Expose useful information for programs using memory protection keys.
Provide implementation for powerpc and x86.

On a powerpc system with pkeys support, here is what is shown:

$ head /sys/kernel/mm/protection_keys/*
==> /sys/kernel/mm/protection_keys/disable_execute_supported <==
true

==> /sys/kernel/mm/protection_keys/total_keys <==
32

==> /sys/kernel/mm/protection_keys/usable_keys <==
30

And on an x86 without pkeys support:

$ head /sys/kernel/mm/protection_keys/*
==> /sys/kernel/mm/protection_keys/disable_execute_supported <==
false

==> /sys/kernel/mm/protection_keys/total_keys <==
1

==> /sys/kernel/mm/protection_keys/usable_keys <==
0

Signed-off-by: Thiago Jung Bauermann <redacted>
---

Ram asked me to add a sysfs interface for the memory protection keys
feature. Here it is.

If you have suggestions on what should be exposed, please let me know.

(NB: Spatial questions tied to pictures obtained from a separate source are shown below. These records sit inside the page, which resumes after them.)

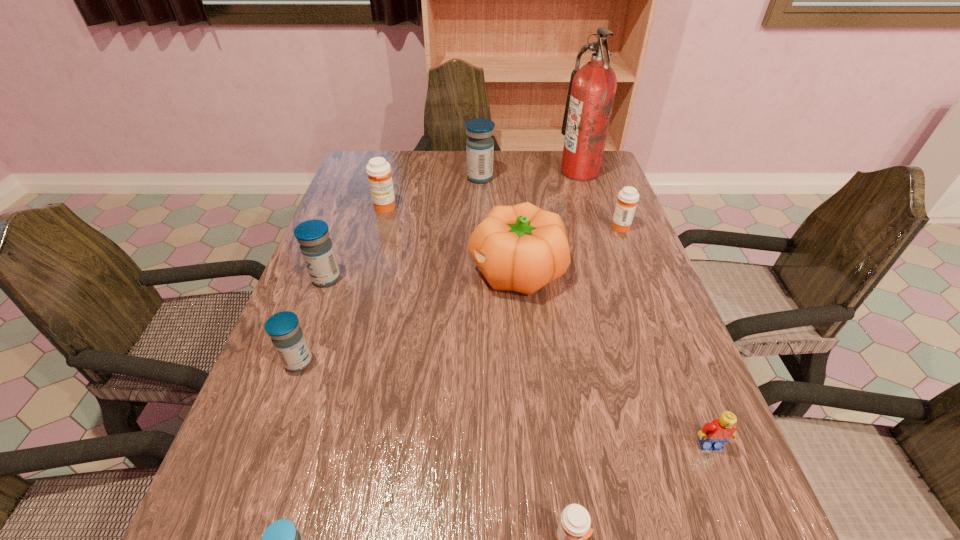
Locate an element on the screen. the second farthest orange medicine is located at coordinates (628, 197).

The height and width of the screenshot is (540, 960). Find the location of `the second nearest blue medicine`. the second nearest blue medicine is located at coordinates (283, 328).

Identify the location of the fifth farthest medicine. (283, 328).

The image size is (960, 540). Find the location of `the eighth farthest object`. the eighth farthest object is located at coordinates click(x=721, y=430).

Find the location of `Lego`. Lego is located at coordinates (721, 430).

This screenshot has width=960, height=540. In order to click on vacant position located on the front of the red fire extinguisher near the operation label in this screenshot , I will do `click(537, 172)`.

Where is `free space located 0.070m on the front of the red fire extinguisher near the operation label`? This screenshot has width=960, height=540. free space located 0.070m on the front of the red fire extinguisher near the operation label is located at coordinates (540, 172).

Locate an element on the screen. vacant space located on the front of the red fire extinguisher near the operation label is located at coordinates (485, 172).

Where is `free location located 0.120m on the left of the fifth medicine from left to right`? free location located 0.120m on the left of the fifth medicine from left to right is located at coordinates (429, 178).

You are a GUI agent. You are given a task and a screenshot of the screen. Output one action in this format:
    pyautogui.click(x=<x>, y=<y>)
    Task: Click on the free space located 0.230m on the carved face of the pumpkin
    The width and height of the screenshot is (960, 540).
    Given the screenshot: What is the action you would take?
    pyautogui.click(x=375, y=271)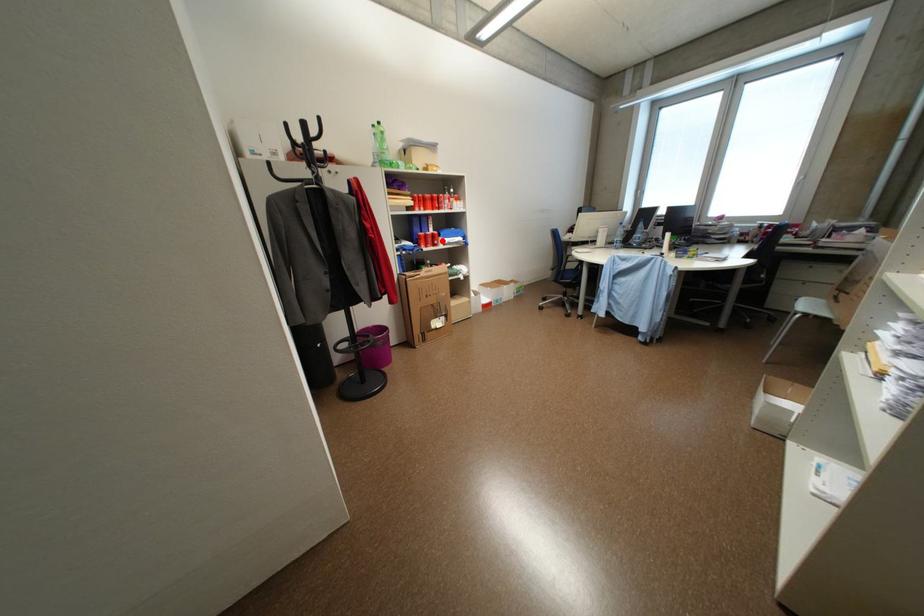
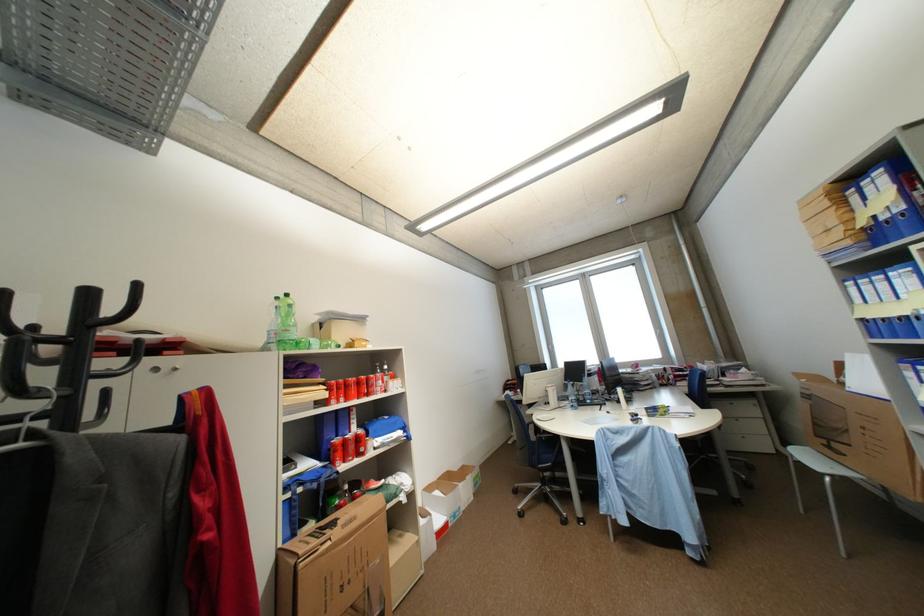
Question: A red point is marked in image1. In image2, is the corresponding 3D point closer to the camera or farther? Reply with the corresponding letter.

Choices:
 (A) The corresponding 3D point is closer.
 (B) The corresponding 3D point is farther.

Answer: (B)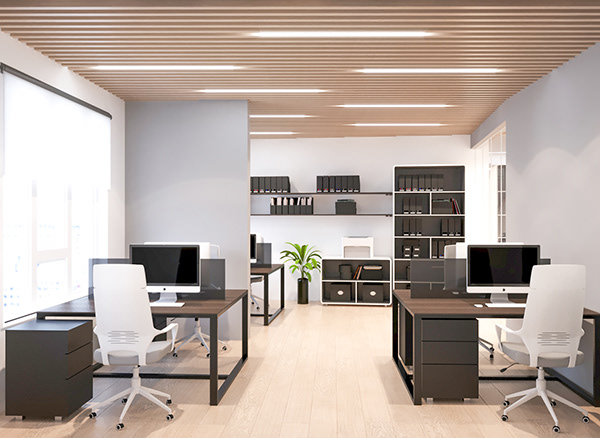
Find the location of a particular element. floor is located at coordinates (323, 386).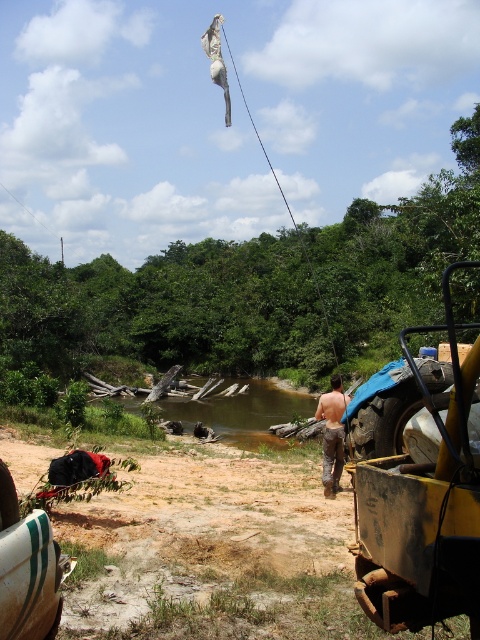
Is point (372, 467) positioned in front of point (334, 401)?

Yes, point (372, 467) is in front of point (334, 401).

Is yellow metallic tractor at right wider than brown/canvas pants at center?

Yes.

Which is behind, point (375, 566) or point (337, 440)?

Positioned behind is point (337, 440).

Identify the location of yellow metallic tractor at right. Image resolution: width=480 pixels, height=640 pixels. (422, 508).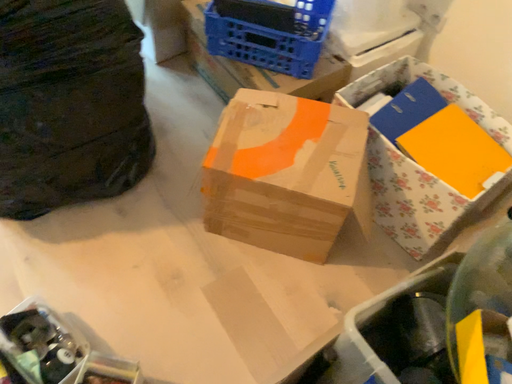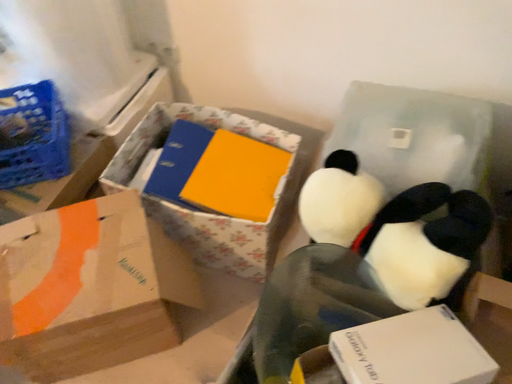
Question: How did the camera likely rotate when shooting the video?

Choices:
 (A) rotated left
 (B) rotated right

Answer: (B)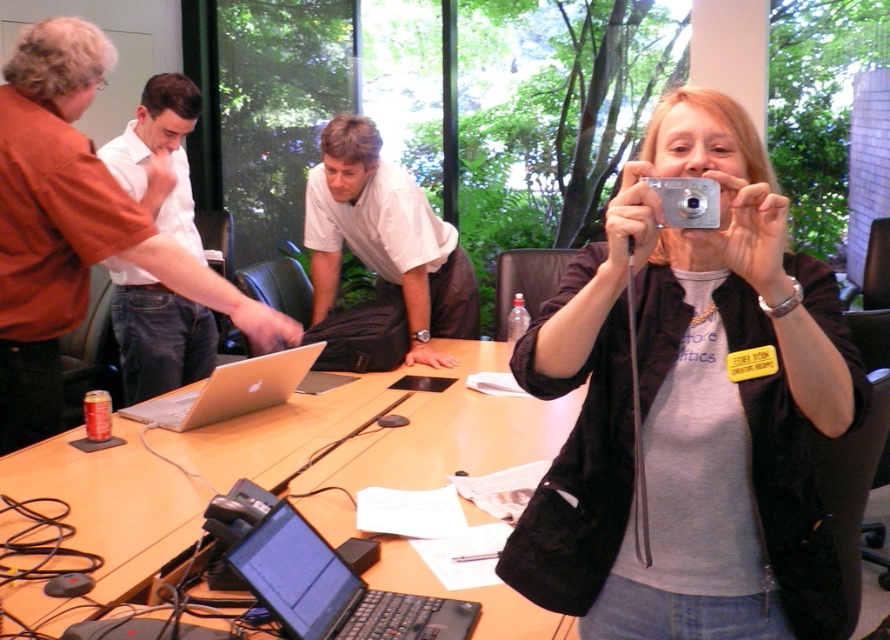
Can you confirm if black plastic laptop at lower center is positioned below silver metallic camera at upper center?

Yes, black plastic laptop at lower center is below silver metallic camera at upper center.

 arch/powerpc/include/asm/pkeys.h   |  2 ++
 arch/powerpc/mm/pkeys.c            | 12 ++++++++
 arch/x86/include/asm/mmu_context.h | 34 +++++++++++-----------
 arch/x86/include/asm/pkeys.h       |  1 +
 arch/x86/mm/pkeys.c                |  5 ++++
 mm/mprotect.c                      | 58 ++++++++++++++++++++++++++++++++++++++
 6 files changed, 96 insertions(+), 16 deletions(-)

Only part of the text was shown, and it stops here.